Department of Virology, National Institute of Infectious Diseasesgrid.410795.e, Musashimurayama, Tokyo, Japan.
Department of Biochemistry and Cell Biology, National Institute of Infectious Diseasesgrid.410795.e, Shinjuku, Tokyo, Japan.
mBio. 2022 Dec 20;13(6):e0169822. doi: 10.1128/mbio.01698-22. Epub 2022 Nov 8.
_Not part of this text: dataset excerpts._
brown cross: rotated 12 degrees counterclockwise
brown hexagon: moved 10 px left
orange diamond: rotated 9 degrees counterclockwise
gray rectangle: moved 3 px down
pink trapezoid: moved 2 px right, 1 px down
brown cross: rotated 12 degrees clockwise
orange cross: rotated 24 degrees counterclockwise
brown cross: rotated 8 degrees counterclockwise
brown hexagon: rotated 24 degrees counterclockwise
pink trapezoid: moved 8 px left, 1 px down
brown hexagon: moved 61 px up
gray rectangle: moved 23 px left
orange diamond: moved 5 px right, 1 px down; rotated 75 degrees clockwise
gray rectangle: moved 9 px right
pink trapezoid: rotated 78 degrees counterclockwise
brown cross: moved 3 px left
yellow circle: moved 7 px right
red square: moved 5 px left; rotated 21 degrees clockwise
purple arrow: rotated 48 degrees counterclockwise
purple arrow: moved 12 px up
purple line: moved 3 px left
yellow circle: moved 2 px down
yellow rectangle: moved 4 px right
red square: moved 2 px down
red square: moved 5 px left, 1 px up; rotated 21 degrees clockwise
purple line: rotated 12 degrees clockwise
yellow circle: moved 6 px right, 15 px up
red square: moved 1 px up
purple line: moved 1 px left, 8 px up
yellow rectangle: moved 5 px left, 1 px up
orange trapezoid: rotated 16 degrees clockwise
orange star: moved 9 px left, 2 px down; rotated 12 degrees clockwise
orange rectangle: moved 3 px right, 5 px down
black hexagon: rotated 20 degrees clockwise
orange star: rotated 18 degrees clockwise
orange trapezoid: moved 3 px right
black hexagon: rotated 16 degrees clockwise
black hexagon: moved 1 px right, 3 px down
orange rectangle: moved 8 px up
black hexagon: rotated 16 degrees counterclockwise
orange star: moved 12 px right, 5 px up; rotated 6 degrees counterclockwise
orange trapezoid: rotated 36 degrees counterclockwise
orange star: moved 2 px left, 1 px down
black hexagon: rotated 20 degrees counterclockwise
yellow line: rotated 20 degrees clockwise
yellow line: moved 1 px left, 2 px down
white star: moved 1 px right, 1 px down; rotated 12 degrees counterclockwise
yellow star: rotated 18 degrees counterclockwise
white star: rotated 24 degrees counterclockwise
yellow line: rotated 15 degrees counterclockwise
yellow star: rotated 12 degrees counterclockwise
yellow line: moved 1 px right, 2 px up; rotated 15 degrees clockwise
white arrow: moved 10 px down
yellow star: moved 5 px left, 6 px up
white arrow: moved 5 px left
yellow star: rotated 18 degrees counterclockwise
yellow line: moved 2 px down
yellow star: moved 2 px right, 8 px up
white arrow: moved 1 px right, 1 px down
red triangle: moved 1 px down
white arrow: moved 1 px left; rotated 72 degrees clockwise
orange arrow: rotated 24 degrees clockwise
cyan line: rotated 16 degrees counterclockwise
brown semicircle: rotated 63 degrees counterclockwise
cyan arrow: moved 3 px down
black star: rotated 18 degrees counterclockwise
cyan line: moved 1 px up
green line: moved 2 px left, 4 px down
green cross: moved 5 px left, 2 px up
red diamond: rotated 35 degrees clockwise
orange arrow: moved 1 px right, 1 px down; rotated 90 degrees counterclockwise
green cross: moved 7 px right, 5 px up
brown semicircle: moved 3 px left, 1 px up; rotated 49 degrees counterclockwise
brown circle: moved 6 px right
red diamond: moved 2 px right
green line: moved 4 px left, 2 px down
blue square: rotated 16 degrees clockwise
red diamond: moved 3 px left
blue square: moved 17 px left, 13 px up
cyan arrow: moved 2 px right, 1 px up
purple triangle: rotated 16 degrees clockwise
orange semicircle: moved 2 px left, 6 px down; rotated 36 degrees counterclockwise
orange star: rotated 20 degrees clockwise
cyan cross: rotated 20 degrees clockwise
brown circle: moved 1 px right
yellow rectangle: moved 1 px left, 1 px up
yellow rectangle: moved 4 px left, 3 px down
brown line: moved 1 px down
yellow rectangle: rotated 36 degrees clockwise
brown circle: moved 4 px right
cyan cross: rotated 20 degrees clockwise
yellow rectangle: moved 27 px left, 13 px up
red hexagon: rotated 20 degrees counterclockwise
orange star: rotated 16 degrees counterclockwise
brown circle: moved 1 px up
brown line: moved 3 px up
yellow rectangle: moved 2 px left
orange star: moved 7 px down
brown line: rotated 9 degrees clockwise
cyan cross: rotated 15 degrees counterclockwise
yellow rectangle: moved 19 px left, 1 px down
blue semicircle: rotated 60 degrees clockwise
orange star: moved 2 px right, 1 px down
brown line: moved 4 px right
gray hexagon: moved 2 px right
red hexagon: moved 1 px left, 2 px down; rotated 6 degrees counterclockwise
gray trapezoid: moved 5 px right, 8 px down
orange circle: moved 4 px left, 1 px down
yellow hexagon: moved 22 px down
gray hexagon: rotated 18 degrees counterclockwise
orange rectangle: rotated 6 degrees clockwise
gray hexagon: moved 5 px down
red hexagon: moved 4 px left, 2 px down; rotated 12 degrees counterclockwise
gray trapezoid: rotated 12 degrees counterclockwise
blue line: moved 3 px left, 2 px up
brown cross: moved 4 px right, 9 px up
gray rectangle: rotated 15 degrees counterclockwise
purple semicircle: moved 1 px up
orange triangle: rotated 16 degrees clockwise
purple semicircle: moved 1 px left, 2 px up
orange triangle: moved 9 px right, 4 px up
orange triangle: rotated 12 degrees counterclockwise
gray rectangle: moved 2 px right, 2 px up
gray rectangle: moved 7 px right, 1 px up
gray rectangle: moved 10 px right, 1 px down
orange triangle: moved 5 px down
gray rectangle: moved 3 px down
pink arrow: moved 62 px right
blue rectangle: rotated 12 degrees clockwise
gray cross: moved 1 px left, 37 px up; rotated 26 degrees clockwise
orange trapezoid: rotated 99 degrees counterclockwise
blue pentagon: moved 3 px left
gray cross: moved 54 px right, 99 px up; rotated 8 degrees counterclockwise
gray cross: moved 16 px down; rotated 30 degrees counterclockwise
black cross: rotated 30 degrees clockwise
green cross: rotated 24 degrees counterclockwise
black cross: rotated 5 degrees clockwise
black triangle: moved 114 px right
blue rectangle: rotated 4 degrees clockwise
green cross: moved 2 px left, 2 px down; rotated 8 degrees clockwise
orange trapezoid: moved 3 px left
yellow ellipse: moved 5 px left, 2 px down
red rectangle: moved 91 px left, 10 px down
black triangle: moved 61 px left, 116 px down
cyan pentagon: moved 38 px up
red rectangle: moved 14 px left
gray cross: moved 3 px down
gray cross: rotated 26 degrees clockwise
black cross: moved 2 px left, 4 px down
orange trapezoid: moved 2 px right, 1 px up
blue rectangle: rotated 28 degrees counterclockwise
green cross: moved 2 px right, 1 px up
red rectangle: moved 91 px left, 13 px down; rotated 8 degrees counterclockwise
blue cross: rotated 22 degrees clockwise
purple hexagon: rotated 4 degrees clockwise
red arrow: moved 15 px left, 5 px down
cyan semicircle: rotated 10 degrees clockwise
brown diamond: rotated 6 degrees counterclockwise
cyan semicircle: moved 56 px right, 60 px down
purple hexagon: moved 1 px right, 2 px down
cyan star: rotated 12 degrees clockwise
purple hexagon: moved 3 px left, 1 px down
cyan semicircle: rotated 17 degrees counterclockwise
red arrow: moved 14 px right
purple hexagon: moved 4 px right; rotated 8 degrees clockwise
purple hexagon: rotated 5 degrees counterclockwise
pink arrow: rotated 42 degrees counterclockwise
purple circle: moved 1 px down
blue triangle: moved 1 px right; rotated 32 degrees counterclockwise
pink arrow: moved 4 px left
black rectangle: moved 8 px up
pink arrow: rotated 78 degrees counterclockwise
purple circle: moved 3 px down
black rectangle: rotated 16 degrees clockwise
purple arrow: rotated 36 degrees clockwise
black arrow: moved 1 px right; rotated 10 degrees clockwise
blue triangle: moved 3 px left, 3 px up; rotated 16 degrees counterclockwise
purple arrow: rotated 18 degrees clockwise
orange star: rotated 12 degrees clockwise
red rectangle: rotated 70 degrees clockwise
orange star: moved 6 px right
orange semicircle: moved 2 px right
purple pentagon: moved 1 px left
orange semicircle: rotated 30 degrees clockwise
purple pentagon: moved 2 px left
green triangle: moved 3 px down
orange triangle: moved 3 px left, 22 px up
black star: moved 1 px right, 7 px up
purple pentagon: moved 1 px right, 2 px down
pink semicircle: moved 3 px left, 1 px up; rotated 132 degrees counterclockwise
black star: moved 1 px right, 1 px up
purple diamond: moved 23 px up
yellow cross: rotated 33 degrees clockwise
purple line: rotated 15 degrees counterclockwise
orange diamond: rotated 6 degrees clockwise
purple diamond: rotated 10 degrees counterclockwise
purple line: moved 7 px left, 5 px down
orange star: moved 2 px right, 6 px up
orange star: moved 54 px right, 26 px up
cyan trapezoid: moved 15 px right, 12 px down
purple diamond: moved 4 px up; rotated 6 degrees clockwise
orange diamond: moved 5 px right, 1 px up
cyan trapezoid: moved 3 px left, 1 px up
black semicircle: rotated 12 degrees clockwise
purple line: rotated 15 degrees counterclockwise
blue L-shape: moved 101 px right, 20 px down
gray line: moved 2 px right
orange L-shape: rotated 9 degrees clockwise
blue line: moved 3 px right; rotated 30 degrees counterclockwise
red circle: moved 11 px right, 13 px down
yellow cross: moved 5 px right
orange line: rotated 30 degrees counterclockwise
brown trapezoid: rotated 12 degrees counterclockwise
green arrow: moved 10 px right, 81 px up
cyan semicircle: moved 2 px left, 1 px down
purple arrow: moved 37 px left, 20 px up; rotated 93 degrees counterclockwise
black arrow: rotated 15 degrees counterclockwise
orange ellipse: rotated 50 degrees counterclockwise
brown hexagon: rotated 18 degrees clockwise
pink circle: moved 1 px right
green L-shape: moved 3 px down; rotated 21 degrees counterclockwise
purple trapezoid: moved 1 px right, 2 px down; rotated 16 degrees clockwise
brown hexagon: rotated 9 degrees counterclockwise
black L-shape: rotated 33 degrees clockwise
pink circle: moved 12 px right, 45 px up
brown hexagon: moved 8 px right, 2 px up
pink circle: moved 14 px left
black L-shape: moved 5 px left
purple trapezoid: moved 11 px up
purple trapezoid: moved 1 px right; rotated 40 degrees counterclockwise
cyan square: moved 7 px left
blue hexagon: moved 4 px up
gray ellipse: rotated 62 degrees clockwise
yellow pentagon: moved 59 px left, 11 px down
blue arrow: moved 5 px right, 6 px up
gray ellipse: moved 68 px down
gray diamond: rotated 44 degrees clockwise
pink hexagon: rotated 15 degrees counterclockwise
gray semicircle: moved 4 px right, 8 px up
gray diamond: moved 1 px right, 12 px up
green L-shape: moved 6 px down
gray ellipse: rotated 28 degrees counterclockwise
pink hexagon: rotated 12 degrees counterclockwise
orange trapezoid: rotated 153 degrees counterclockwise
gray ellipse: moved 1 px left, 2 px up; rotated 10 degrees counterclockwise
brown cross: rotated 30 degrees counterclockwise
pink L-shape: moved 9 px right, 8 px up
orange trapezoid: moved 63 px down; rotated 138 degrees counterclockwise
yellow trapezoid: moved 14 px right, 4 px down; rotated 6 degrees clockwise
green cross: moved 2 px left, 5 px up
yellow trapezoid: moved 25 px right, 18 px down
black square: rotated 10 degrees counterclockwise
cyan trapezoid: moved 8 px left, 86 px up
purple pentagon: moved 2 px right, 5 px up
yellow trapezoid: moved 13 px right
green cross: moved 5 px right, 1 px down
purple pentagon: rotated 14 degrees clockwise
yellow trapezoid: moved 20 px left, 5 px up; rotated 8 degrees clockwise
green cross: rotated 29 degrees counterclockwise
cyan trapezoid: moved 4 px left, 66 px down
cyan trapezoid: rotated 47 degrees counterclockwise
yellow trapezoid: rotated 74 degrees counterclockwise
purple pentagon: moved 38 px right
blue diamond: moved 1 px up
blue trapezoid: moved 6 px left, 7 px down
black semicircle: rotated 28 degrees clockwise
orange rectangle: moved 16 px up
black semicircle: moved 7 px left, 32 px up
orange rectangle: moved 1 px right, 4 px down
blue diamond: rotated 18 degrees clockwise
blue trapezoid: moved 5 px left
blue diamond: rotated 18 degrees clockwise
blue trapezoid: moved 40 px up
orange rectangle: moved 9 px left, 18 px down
The lipid composition of the host cell membrane is one of the key determinants of the entry of enveloped viruses into cells. To elucidate the detailed mechanisms behind the cell entry of rubella virus (RuV), one of the enveloped viruses, we searched for host factors involved in such entry by using CRISPR/Cas9 genome-wide knockout screening, and we found sphingomyelin synthase 1 (SMS1), encoded by the gene, as a candidate. RuV growth was strictly suppressed in -knockout cells and was completely recovered by the overexpression of enzymatically active SMS1 and partially recovered by that of SMS2, another member of the SMS family, but not by that of enzymatically inactive SMS1. An entry assay using pseudotyped vesicular stomatitis virus possessing RuV envelope proteins revealed that sphingomyelin generated by SMSs is crucial for at least RuV entry. In -knockout cells, lipid mixing between the RuV envelope membrane and the membrane of host cells occurred, but entry of the RuV genome from the viral particles into the cytoplasm was strongly inhibited. This indicates that sphingomyelin produced by SMSs is essential for the formation of membrane pores after hemifusion occurs during RuV entry. Infection with rubella virus during pregnancy causes congenital rubella syndrome in infants. Despite its importance in public health, the detailed mechanisms of rubella virus cell entry have only recently become somewhat clearer. The E1 protein of rubella virus is classified as a class II fusion protein based on its structural similarity, but it has the unique feature that its activity is dependent on calcium ion binding in the fusion loops. In this study, we found another unique feature, as cellular sphingomyelin plays a critical role in the penetration of the nucleocapsid into the cytoplasm after hemifusion by rubella virus. This provides important insight into the entry mechanism of rubella virus. This study also presents a model of hemifusion arrest during cell entry by an intact virus, providing a useful tool for analyzing membrane fusion, a biologically important phenomenon.
宿主细胞膜的脂质组成是决定包膜病毒进入细胞的关键因素之一。为了阐明风疹病毒(RuV)等包膜病毒进入细胞的详细机制,我们使用 CRISPR/Cas9 全基因组敲除筛选寻找参与该进入过程的宿主因子,发现编码 基因的神经酰胺合成酶 1(SMS1)是候选因子之一。 -敲除细胞中 RuV 的生长受到严格抑制,而过表达具有酶活性的 SMS1 可完全恢复,SMS1 的另一个家族成员 SMS2 部分恢复,但无酶活性的 SMS1 则不能恢复。使用具有 RuV 包膜蛋白的假型水疱性口炎病毒进行的进入试验表明,SMS 产生的神经酰胺对于至少 RuV 的进入是至关重要的。在 -敲除细胞中,RuV 包膜与宿主细胞膜之间发生了脂质混合,但病毒粒子中的 RuV 基因组进入细胞质受到强烈抑制。这表明,SMS 产生的神经酰胺是 RuV 进入时发生半融合后形成膜孔所必需的。风疹病毒感染孕妇会导致婴儿先天性风疹综合征。尽管其对公共卫生很重要,但风疹病毒进入细胞的详细机制直到最近才变得更加清楚。风疹病毒的 E1 蛋白根据其结构相似性被归类为 II 类融合蛋白,但它具有独特的特征,即其活性依赖于融合环中的钙离子结合。在这项研究中,我们发现了另一个独特的特征,即细胞神经酰胺在风疹病毒半融合后对核衣壳进入细胞质起关键作用。这为风疹病毒的进入机制提供了重要的见解。该研究还提出了一种完整病毒进入时半融合阻滞模型,为分析膜融合这一重要的生物学现象提供了有用的工具。